3. How do you work to dismantle sexism and misogyny in your life?
By treating everybody the same.
4. What are your thoughts on sex work?
While I am morally opposed to sex work, I also value limited government. Therefore, I believe sex work should be legalized and regulated like every other industry.
5. Are you a supporter of the BDS (Boycott, Divest, Sanctions) movement?
Note: According to Everyday Feminism, the BDS movement is “an effort to end international support for Israel’s oppression of Palestinians.”
Actually no, I support Israel’s right to exist and believe the United States made the right decision to recognize Israel’s capital as Jerusalem.
6. What is your understanding of settler colonialism and indigenous rights?
The United States was colonized by the British and won independence following the Revolutionary War. While I agree that it was immoral for early Americans to push Native Americans out of their own land, it is important to recognize that Native Americans had land disputes and wars among each other prior to European colonization. Today, I respect the decision of Native American tribes who choose to live independently on reservations.
7. Do you think capitalism is exploitative?

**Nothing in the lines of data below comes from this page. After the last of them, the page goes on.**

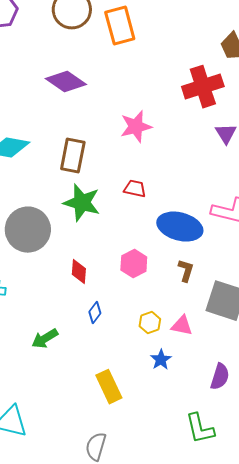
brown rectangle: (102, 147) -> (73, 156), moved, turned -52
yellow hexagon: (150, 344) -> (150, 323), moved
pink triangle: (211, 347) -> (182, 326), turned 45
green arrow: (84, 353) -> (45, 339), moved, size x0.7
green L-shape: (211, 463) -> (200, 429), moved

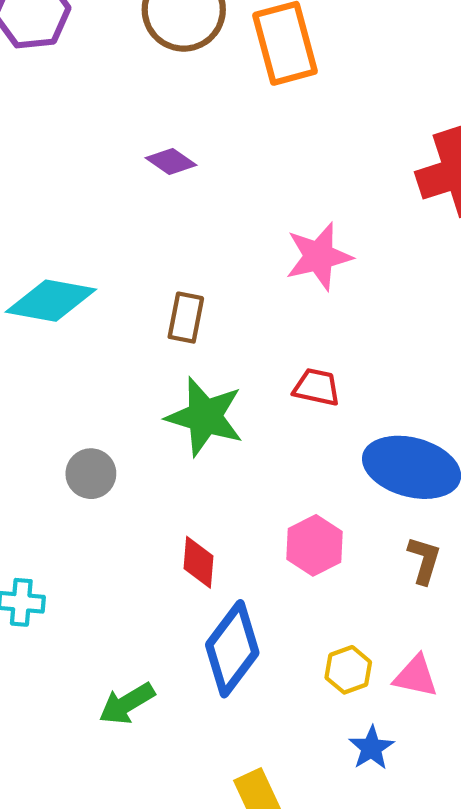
purple diamond: (66, 82) -> (171, 161), size x0.6
brown rectangle: (73, 156) -> (186, 318), size x0.7
gray circle: (28, 230) -> (91, 474), size x0.5
blue diamond: (95, 313) -> (232, 649), size x2.0

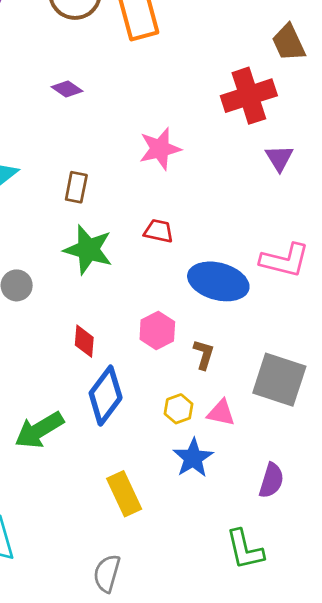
brown L-shape: (424, 560) -> (204, 354), moved
green arrow: (127, 704) -> (39, 430), size x1.4
blue star: (371, 748) -> (193, 458), size x1.4

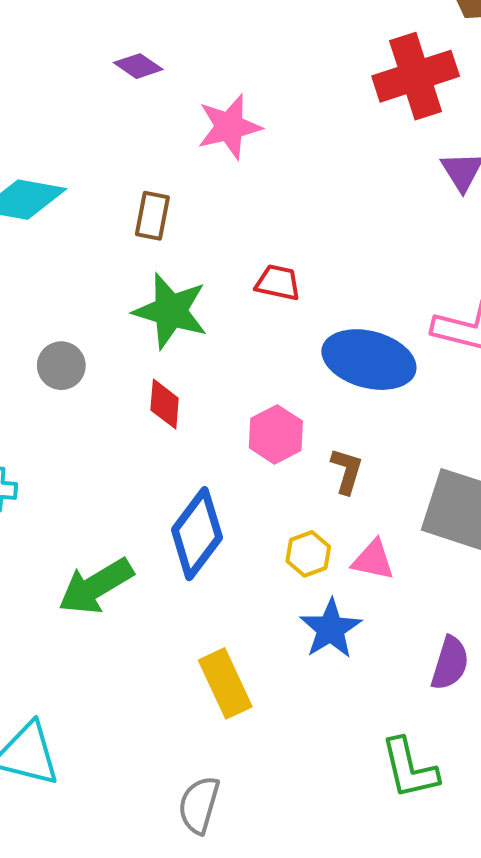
pink star: (160, 149) -> (229, 127), moved
red diamond: (84, 341) -> (165, 404), moved

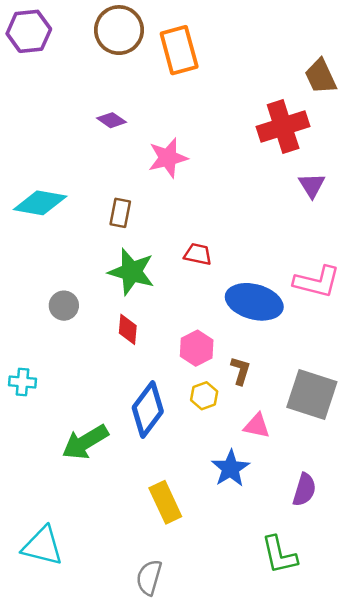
yellow hexagon: (308, 554) -> (204, 396), moved

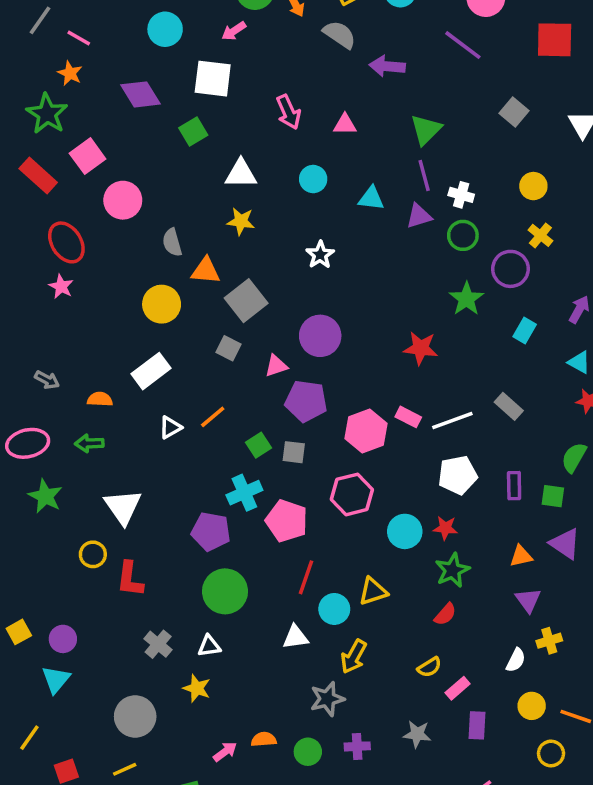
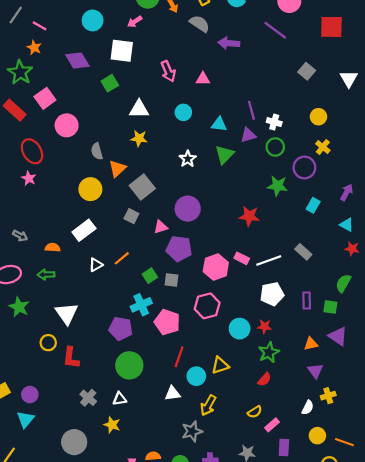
green triangle: (426, 130) -> (224, 155), moved
orange triangle: (206, 271) -> (117, 169), turned -48
green star: (466, 299) -> (277, 186), turned -30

I think capitalism is an opportunity for everyone, ranging from Bill Gates to the homeless man on the streets. In just the past century, capitalism has lifted millions of people out of poverty and is a fundamental component of western civilization. Many people who critique capitalism have the misconception that wealth is a fixed-shape pie. In reality, wealth is an ever-growing pie and government regulation often suppresses it. In fact, I am proud to have grown up in household that made a living in the private sector.
8. Can any human be illegal?
Being a human is obviously not illegal, but people can enter and reside in a country illegally. A nation’s resources are not infinite, and violent criminals and people who do not hold western values should not be allowed to migrate to the United States. To put it in perspective, what do you think would happen if 1 billion impoverished Africans moved to America in a single year? Like nearly 80% of Americans, I favor merit-based immigration over the current family-based system. The United States should favor immigrants that make the country stronger and are proficient in English.
9. Do you support Muslim Americans and non-Muslim people from Islamic countries?
I support moderate Muslims, as everyone should, but I believe the human rights atrocities that occur in many Islamic societies should not be ignored. Homosexual conduct is still illegal in over 70 countries and punishable by death in over 10 countries, many of which are enforced by Sharia Law.
10. Does your allyship include disabled folks?
Umm… I guess. I believe disabled people should be treated like everyone else. It’s a bit of a stupid question.